Learning in Repeated Multi-Unit Pay-As-Bid Auctions

Motivated by Carbon Emissions Trading Schemes, Treasury Auctions, and Procurement Auctions, which all involve the auctioning of homogeneous multiple units, we consider the problem of learning how to bid in repeated multi-unit pay-as-bid auctions. In each of these auctions, a large number of (identical) items are to be allocated to the largest submitted bids, where the price of each of the winning bids is equal to the bid itself. The problem of learning how to bid in pay-as-bid auctions is challenging due to the combinatorial nature of the action space. We overcome this challenge by focusing on the offline setting, where the bidder optimizes their vector of bids while only having access to the past submitted bids by other bidders. We show that the optimal solution to the offline problem can be obtained using a polynomial time dynamic programming (DP) scheme. We leverage the structure of the DP scheme to design online learning algorithms with polynomial time and space complexity under full information and bandit feedback settings. We achieve an upper bound on regret of $O(M\sqrt{T\log |\mathcal{B}|})$ and $O(M\sqrt{|\mathcal{B}|T\log |\mathcal{B}|})$ respectively, where $M$ is the number of units demanded by the bidder, $T$ is the total number of auctions, and $|\mathcal{B}|$ is the size of the discretized bid space. We accompany these results with a regret lower bound, which match the linear dependency in $M$. Our numerical results suggest that when all agents behave according to our proposed no regret learning algorithms, the resulting market dynamics mainly converge to a welfare maximizing equilibrium where bidders submit uniform bids. Lastly, our experiments demonstrate that the pay-as-bid auction consistently generates significantly higher revenue compared to its popular alternative, the uniform price auction.

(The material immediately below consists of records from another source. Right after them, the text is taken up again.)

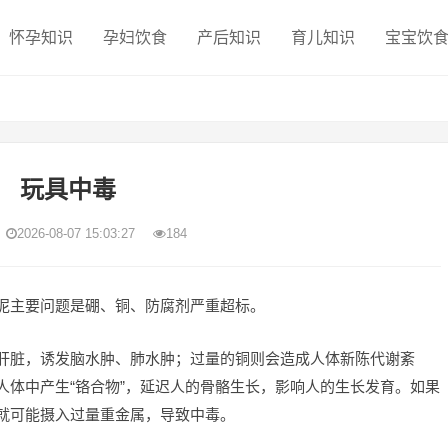
怀孕知识
孕妇饮食
产后知识
育儿知识
宝宝饮
玩具中毒
2026-08-07 15:03:27
184
泥主要问题是硼、铜、防腐剂严重超标。
肝脏，诱发脑水肿、肺水肿；过量的铜则会造成人体新陈代谢紊
人体中产生“铬合物”，延迟人的骨骼生长，影响人的生长发育。如果
就可能摄入过量重金属，导致中毒。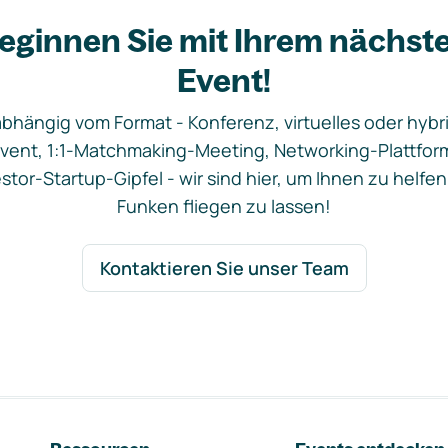
eginnen Sie mit Ihrem nächst
Event!
bhängig vom Format - Konferenz, virtuelles oder hybr
vent, 1:1-Matchmaking-Meeting, Networking-Plattfor
stor-Startup-Gipfel - wir sind hier, um Ihnen zu helfen
Funken fliegen zu lassen!
Kontaktieren Sie unser Team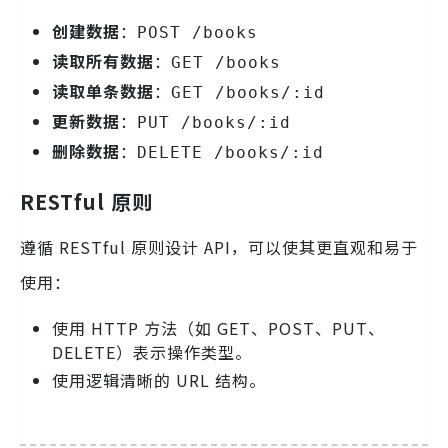
创建数据
：
POST /books
读取所有数据
：
GET /books
读取单条数据
：
GET /books/:id
更新数据
：
PUT /books/:id
删除数据
：
DELETE /books/:id
RESTful 原则
遵循 RESTful 原则设计 API，可以使其更直观和易于
使用：
使用 HTTP 方法（如 GET、POST、PUT、
DELETE）表示操作类型。
使用逻辑清晰的 URL 结构。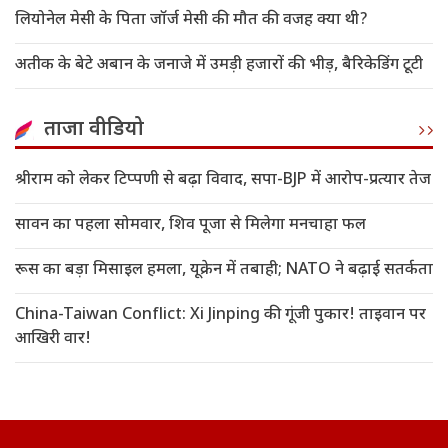
लियोनेल मेसी के पिता जॉर्ज मेसी की मौत की वजह क्या थी?
अतीक के बेटे अबान के जनाजे में उमड़ी हजारों की भीड़, बैरिकेडिंग टूटी
ताजा वीडियो
श्रीराम को लेकर टिप्पणी से बढ़ा विवाद, सपा-BJP में आरोप-प्रत्यार तेज
सावन का पहला सोमवार, शिव पूजा से मिलेगा मनचाहा फल
रूस का बड़ा मिसाइल हमला, यूक्रेन में तबाही; NATO ने बढ़ाई सतर्कता
China-Taiwan Conflict: Xi Jinping की गूंजी पुकार! ताइवान पर
आखिरी वार!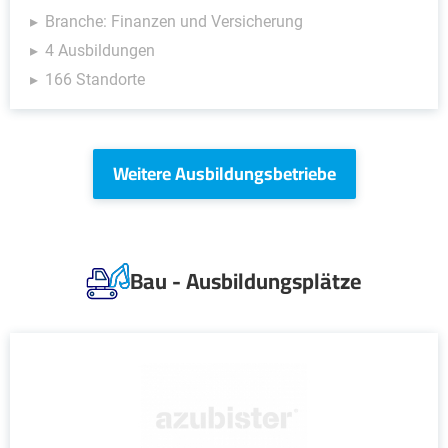
Branche: Finanzen und Versicherung
4 Ausbildungen
166 Standorte
Weitere Ausbildungsbetriebe
Bau - Ausbildungsplätze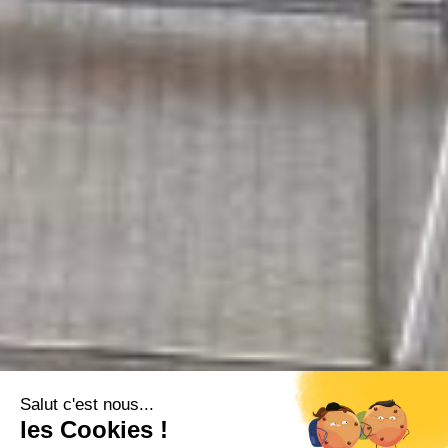
Salut c'est nous...
les Cookies !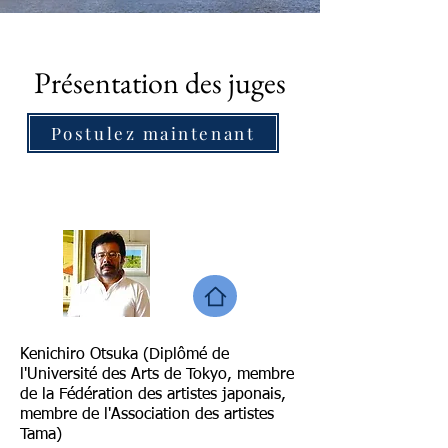
Présentation des juges
Postulez maintenant
Kenichiro Otsuka (Diplômé de
l'Université des Arts de Tokyo, membre
de la Fédération des artistes japonais,
membre de l'Association des artistes
Tama)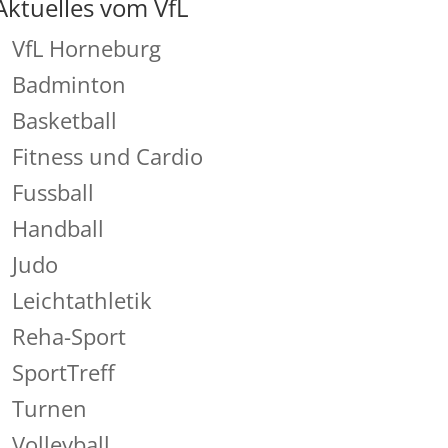
Aktuelles vom VfL
VfL Horneburg
Badminton
Basketball
Fitness und Cardio
Fussball
Handball
Judo
Leichtathletik
Reha-Sport
SportTreff
Turnen
Volleyball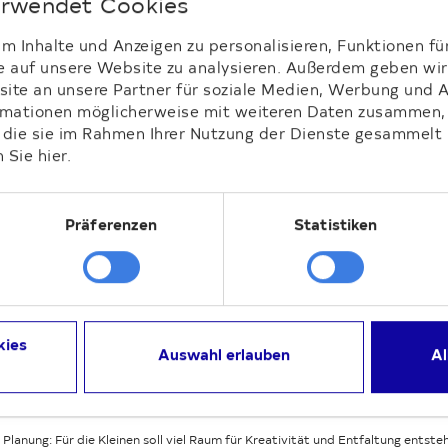
erwendet Cookies
verlagern; mit der Spende kann dafür eine „Draußenwerkst
ert werden, in der handwerkliche und kreative Angebote un
 Inhalte und Anzeigen zu personalisieren, Funktionen fü
Himmel stattfinden sollen.
e auf unsere Website zu analysieren. Außerdem geben wir 
te an unsere Partner für soziale Medien, Werbung und A
ormationen möglicherweise mit weiteren Daten zusammen, 
r die sie im Rahmen Ihrer Nutzung der Dienste gesammelt
 Sie hier.
Loading...
Präferenzen
Statistiken
kies
Auswahl erlauben
Al
n Planung: Für die Kleinen soll viel Raum für Kreativität und Entfaltung entste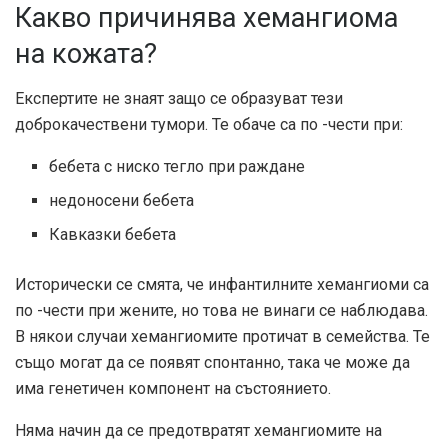
Какво причинява хемангиома
на кожата?
Експертите не знаят защо се образуват тези
доброкачествени тумори. Те обаче са по -чести при:
бебета с ниско тегло при раждане
недоносени бебета
Кавказки бебета
Исторически се смята, че инфантилните хемангиоми са
по -чести при жените, но това не винаги се наблюдава.
В някои случаи хемангиомите протичат в семейства. Те
също могат да се появят спонтанно, така че може да
има генетичен компонент на състоянието.
Няма начин да се предотвратят хемангиомите на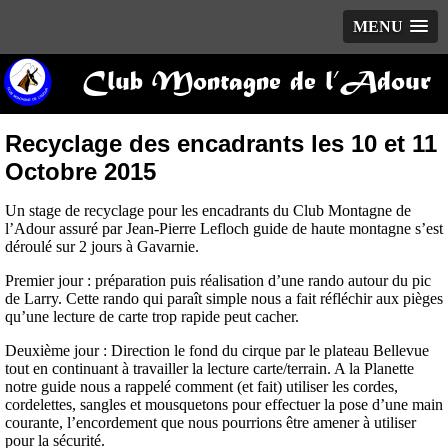
MENU
Club Montagne de l’Adour
Recyclage des encadrants les 10 et 11
Octobre 2015
Un stage de recyclage pour les encadrants du Club Montagne de
l’Adour assuré par Jean-Pierre Lefloch guide de haute montagne s’est
déroulé sur 2 jours à Gavarnie.
Premier jour : préparation puis réalisation d’une rando autour du pic
de Larry. Cette rando qui paraît simple nous a fait réfléchir aux pièges
qu’une lecture de carte trop rapide peut cacher.
Deuxième jour : Direction le fond du cirque par le plateau Bellevue
tout en continuant à travailler la lecture carte/terrain. A la Planette
notre guide nous a rappelé comment (et fait) utiliser les cordes,
cordelettes, sangles et mousquetons pour effectuer la pose d’une main
courante, l’encordement que nous pourrions être amener à utiliser
pour la sécurité.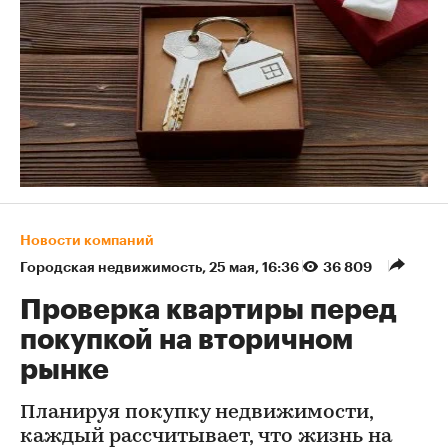
Новости компаний
Городская недвижимость
⁠,
25 мая, 16:36
36 809
Проверка квартиры перед
покупкой на вторичном
рынке
Планируя покупку недвижимости,
каждый рассчитывает, что жизнь на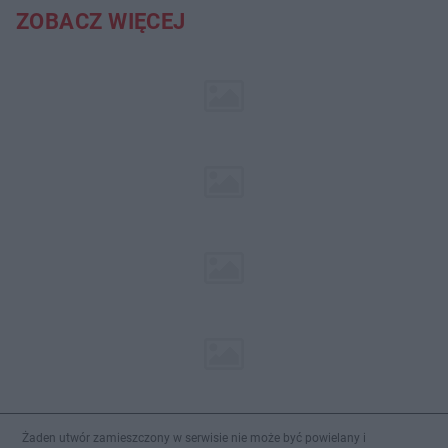
ZOBACZ WIĘCEJ
Żaden utwór zamieszczony w serwisie nie może być powielany i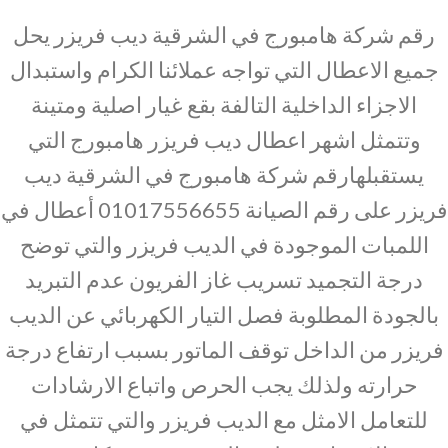
رقم شركة هامبورج في الشرقية ديب فريزر يحل
جميع الاعطال التي تواجه عملائنا الكرام واستبدال
الاجزاء الداخلية التالفة بقع غيار اصلية ومتينة
وتتمثل اشهر اعطال ديب فريزر هامبورج التي
يستقبلهارقم شركة هامبورج في الشرقية ديب
فريزر على رقم الصيانة 01017556655 أعطال في
اللمبات الموجودة في الديب فريزر والتي توضح
درجة التجميد تسريب غاز الفريون عدم التبريد
بالجودة المطلوبة فصل التيار الكهربائي عن الديب
فريزر من الداخل توقف الماتور بسبب ارتفاع درجة
حرارته ولذلك يجب الحرص واتباع الارشادات
للتعامل الامثل مع الديب فريزر والتي تتمثل في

翻译：受碳排放交易计划、国债拍卖和采购拍卖的启发——这些拍卖均涉及同质多单位的拍卖——我们考虑了如何在重复进行的多单位按报价支付拍卖中学习投标的问题。在此类拍卖中，大量（相同的）物品分配给出价最高的投标，其中每个中标投标的价格等于其出价本身。由于行动空间的组合性质，学习如何在按报价支付拍卖中投标颇具挑战性。我们通过聚焦离线设置来克服这一挑战，在该设置中，投标者仅能获取其他投标者过去提交的投标信息，从而优化其投标向量。我们证明离线问题的最优解可通过多项式时间的动态规划（DP）方案获得。我们利用该DP方案的结构，设计了在全信息和赌博机反馈设置下具有多项式时间和空间复杂度的在线学习算法。我们分别在上述两种设置下实现了悔恨上界$O(M\sqrt{T\log |\mathcal{B}|})$和$O(M\sqrt{|\mathcal{B}|T\log |\mathcal{B}|})$，其中$M$为投标者需求单位数量，$T$为拍卖总次数，$|\mathcal{B}|$为离散化投标空间的大小。我们为这些结果补充了悔恨下界，该下界匹配了对$M$的线性依赖关系。数值结果表明，当所有参与者遵循我们提出的无遗憾学习算法时，市场动态主要收敛到福利最大化的均衡状态，此时投标者提交统一投标。最后，我们的实验表明，与其流行的替代方案——统一价格拍卖相比，按报价支付拍卖始终能产生显著更高的收入。